Microsoft has plenty of other assets in its store but none of them have the earnings power of the Windows/Office franchise. It's odd for instance that while Xbox might seem to carry more or less the same or similar market presence as other gaming machines and systems, Xbox LIVE 'only' has 40 million subscribers. While Bing performed well, it is Google the noun and verb, which continue to dominate. And that's despite Google's own disappointing results.

My colleague Oliver Marks might well point to Sharepoint as the Trojan that keeps the enterprise wedded to the desktop. The last few years, Microsoft has worked this solution line into as many enterprise deals as it could muster while morphing what was once a back of bits into a solution that you can at least get your head around fairly easily. But there are too many competitors out there offering more inventive ways of collaboration.

And then there's Skype. Nothing much is happening right now but if Microsoft decided to bundle up with OfficeLive AND solve some of its customer issues then who knows what might happen?

A company the size of Microsoft is not going to suddenly become irrelevant as some might think but there are plenty of threats and challenges that contribute to a sense of urgency. How it sets about re-invigorating and positioning itself for the next 20 years will provide the clues as to just how resilient this giant really is.


Intel surprised the market by beating expectations. Given what Microsoft reported a little earlier in the day, this should be good news. Or put another way by AllThingsD:

Yet as has been the case for the last several quarters, Intel knows the demand for its global markets, specifically Brazil, Russia, India, and China, far better than any industry analyst, and its executives, especially CEO Paul Otellini, have seemed to enjoy bursting the bubbles of the IDCs and Gartners of the world who continue to preach a catechism of PC doom.

So everything's all right then? Not quite. During the analyst Q&A, the company talked up the market for the forthcoming Ultrabooks but it is far from certain these will be the smash hit that Intel believes. From Larry Dignan:

Intel’s 2012 roadmap may not pay off. Otellini said that the chip giant has a “tremendous product and technology pipeline.” That’s true, but there are significant wild cards to consider. First, Intel’s ultrabook efforts may not resonate with consumers and businesses. Meanwhile, Intel’s smartphone and tablet chips need to show they can push out ARM-based devices. The only sure bet for Intel is that it’ll continue to dominate the data center.

Other analysts fear that Qualcomm/ARM are indicating a better future. If, as many believe, the world moves towards mobile devices where Qualcomm/ARM play best, then that could knock a very big dent in Intel's ability to please The Street.

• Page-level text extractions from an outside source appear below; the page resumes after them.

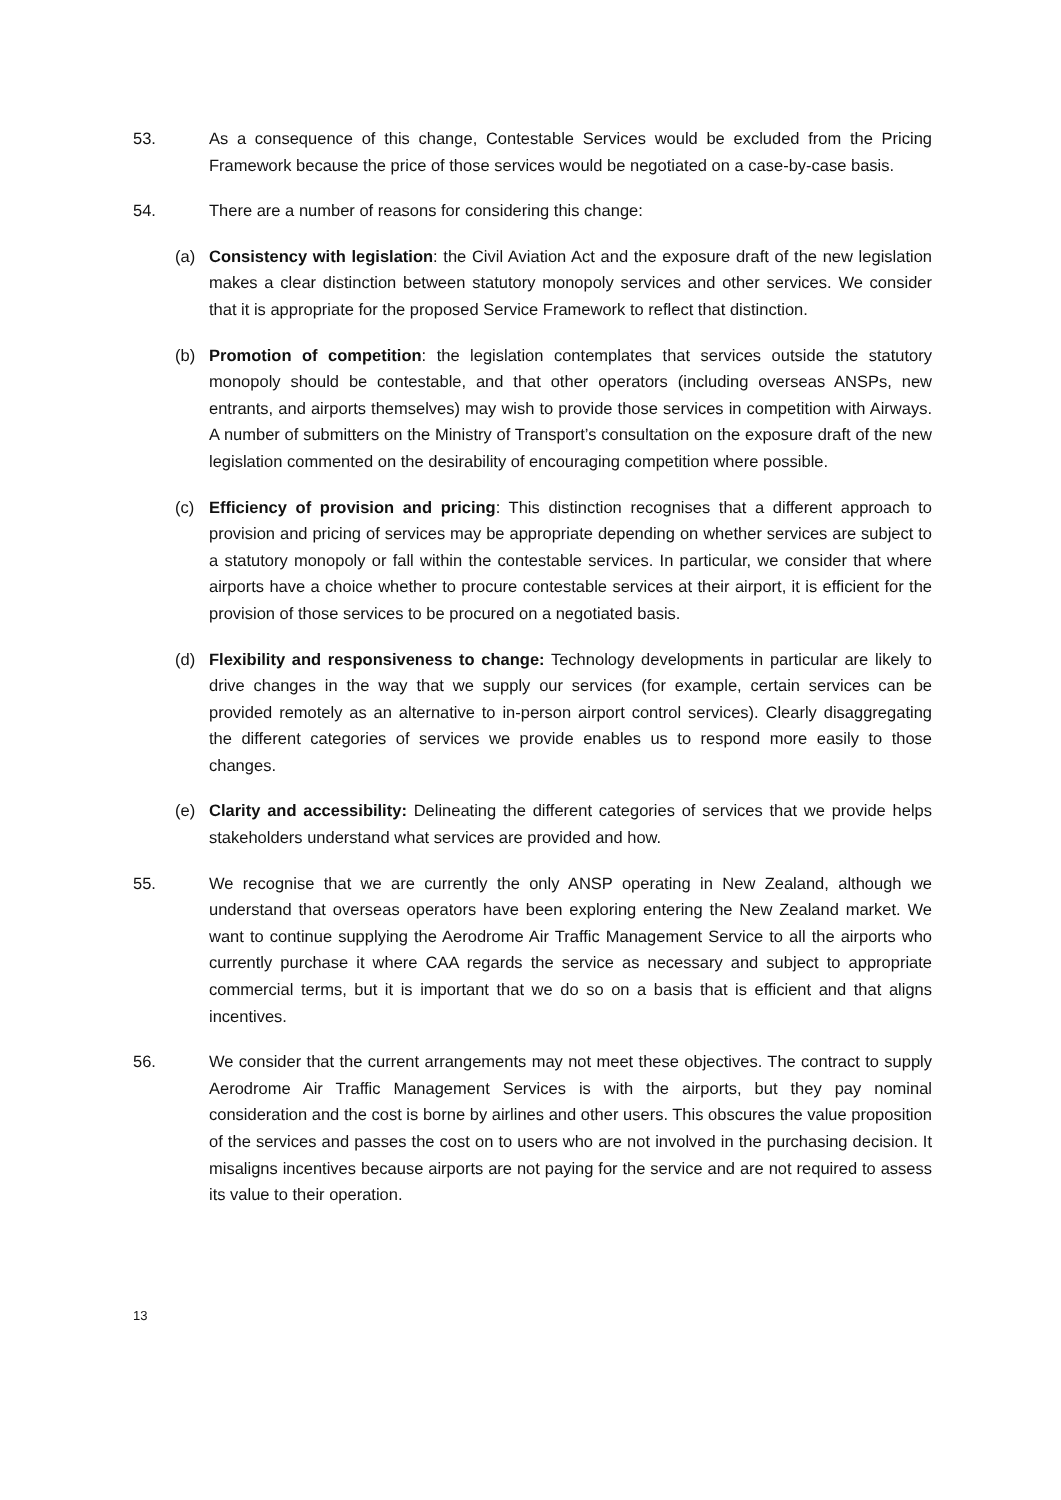53. As a consequence of this change, Contestable Services would be excluded from the Pricing Framework because the price of those services would be negotiated on a case-by-case basis.
54. There are a number of reasons for considering this change:
(a) Consistency with legislation: the Civil Aviation Act and the exposure draft of the new legislation makes a clear distinction between statutory monopoly services and other services. We consider that it is appropriate for the proposed Service Framework to reflect that distinction.
(b) Promotion of competition: the legislation contemplates that services outside the statutory monopoly should be contestable, and that other operators (including overseas ANSPs, new entrants, and airports themselves) may wish to provide those services in competition with Airways. A number of submitters on the Ministry of Transport’s consultation on the exposure draft of the new legislation commented on the desirability of encouraging competition where possible.
(c) Efficiency of provision and pricing: This distinction recognises that a different approach to provision and pricing of services may be appropriate depending on whether services are subject to a statutory monopoly or fall within the contestable services. In particular, we consider that where airports have a choice whether to procure contestable services at their airport, it is efficient for the provision of those services to be procured on a negotiated basis.
(d) Flexibility and responsiveness to change: Technology developments in particular are likely to drive changes in the way that we supply our services (for example, certain services can be provided remotely as an alternative to in-person airport control services). Clearly disaggregating the different categories of services we provide enables us to respond more easily to those changes.
(e) Clarity and accessibility: Delineating the different categories of services that we provide helps stakeholders understand what services are provided and how.
55. We recognise that we are currently the only ANSP operating in New Zealand, although we understand that overseas operators have been exploring entering the New Zealand market. We want to continue supplying the Aerodrome Air Traffic Management Service to all the airports who currently purchase it where CAA regards the service as necessary and subject to appropriate commercial terms, but it is important that we do so on a basis that is efficient and that aligns incentives.
56. We consider that the current arrangements may not meet these objectives. The contract to supply Aerodrome Air Traffic Management Services is with the airports, but they pay nominal consideration and the cost is borne by airlines and other users. This obscures the value proposition of the services and passes the cost on to users who are not involved in the purchasing decision. It misaligns incentives because airports are not paying for the service and are not required to assess its value to their operation.
13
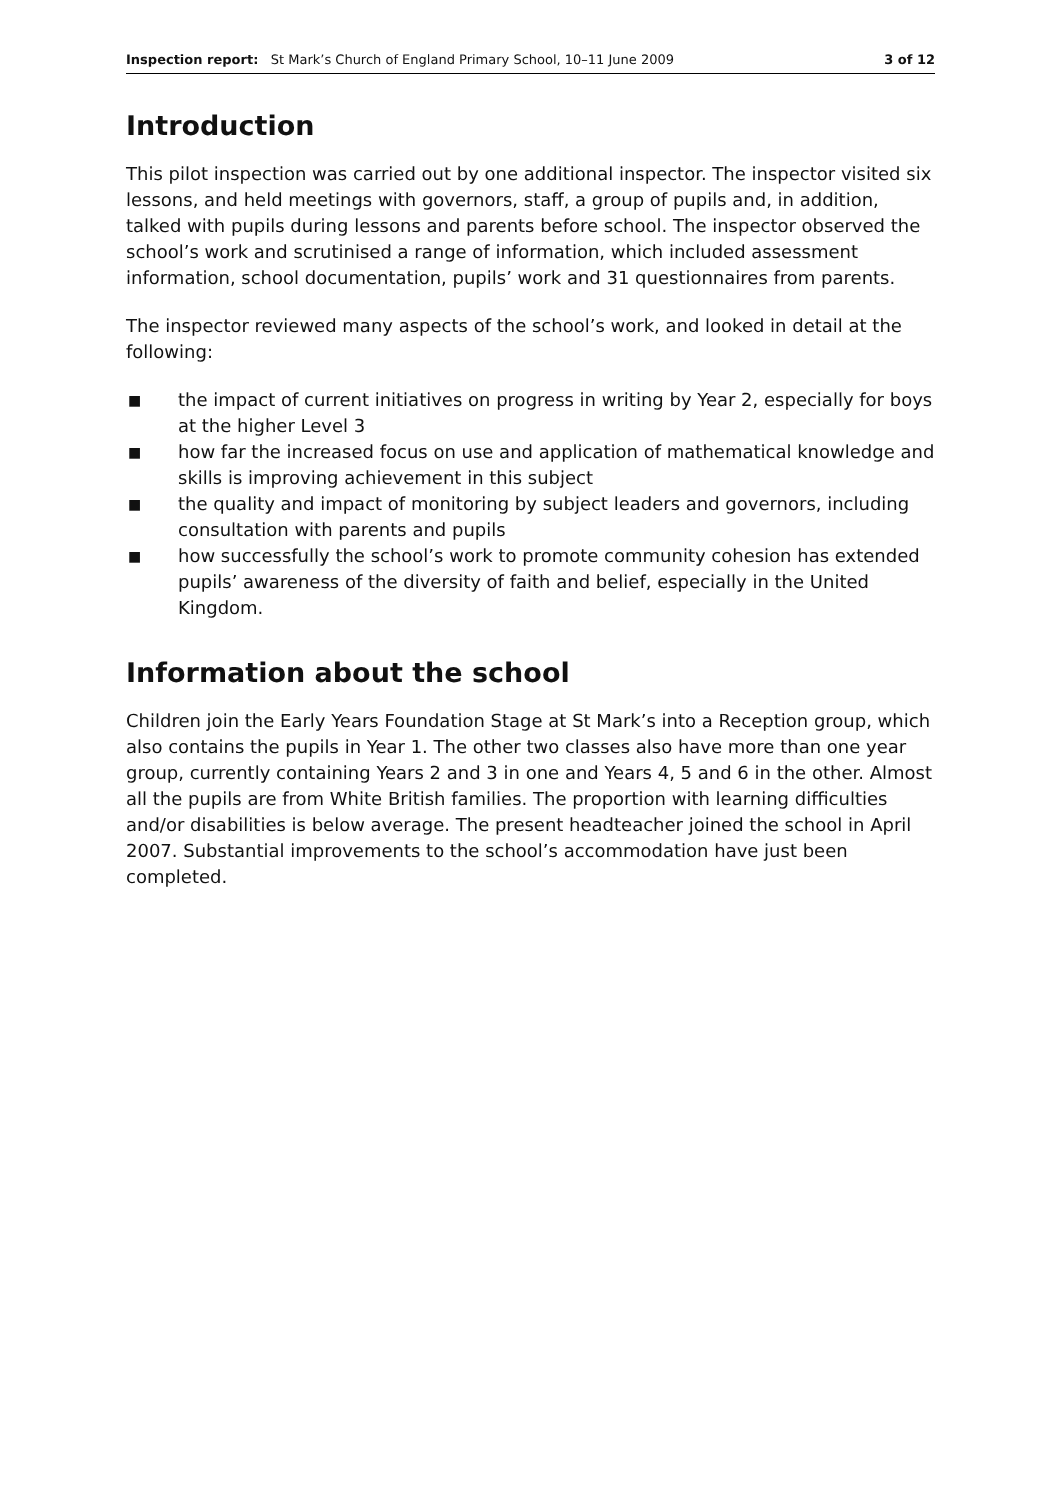Inspection report: St Mark’s Church of England Primary School, 10–11 June 2009
3 of 12
Introduction
This pilot inspection was carried out by one additional inspector. The inspector visited six lessons, and held meetings with governors, staff, a group of pupils and, in addition, talked with pupils during lessons and parents before school. The inspector observed the school’s work and scrutinised a range of information, which included assessment information, school documentation, pupils’ work and 31 questionnaires from parents.
The inspector reviewed many aspects of the school’s work, and looked in detail at the following:
■ the impact of current initiatives on progress in writing by Year 2, especially for boys at the higher Level 3
■ how far the increased focus on use and application of mathematical knowledge and skills is improving achievement in this subject
■ the quality and impact of monitoring by subject leaders and governors, including consultation with parents and pupils
■ how successfully the school’s work to promote community cohesion has extended pupils’ awareness of the diversity of faith and belief, especially in the United Kingdom.
Information about the school
Children join the Early Years Foundation Stage at St Mark’s into a Reception group, which also contains the pupils in Year 1. The other two classes also have more than one year group, currently containing Years 2 and 3 in one and Years 4, 5 and 6 in the other. Almost all the pupils are from White British families. The proportion with learning difficulties and/or disabilities is below average. The present headteacher joined the school in April 2007. Substantial improvements to the school’s accommodation have just been completed.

But is Intel's data center story as bullet proof as Larry D believes? You have to say 'yes' in the short term. But with the accelerating demand for processing massive amounts of data outstripping the availability of reasonably priced kit, you have to wonder whether Intel will be prepared to sacrifice short term high margins for volume uplift. Commoditisation and creative destruction have already made life difficult in the PC world. It is an open question whether the same will happen in the much more lucrative data center world.

Like Microsoft, a world where Intel's influence is significantly diminished is hard to conceive. But the pressure is on the Wintel twins. The answers so far have hardly been inspiring, seemingly limited to 'cheaper than Apple' but with little real innovation to match what some think is a very tired play.

Whatever your position remember the history of IT and how 'all empires fail' seems to ring especially true in this fast moving industry.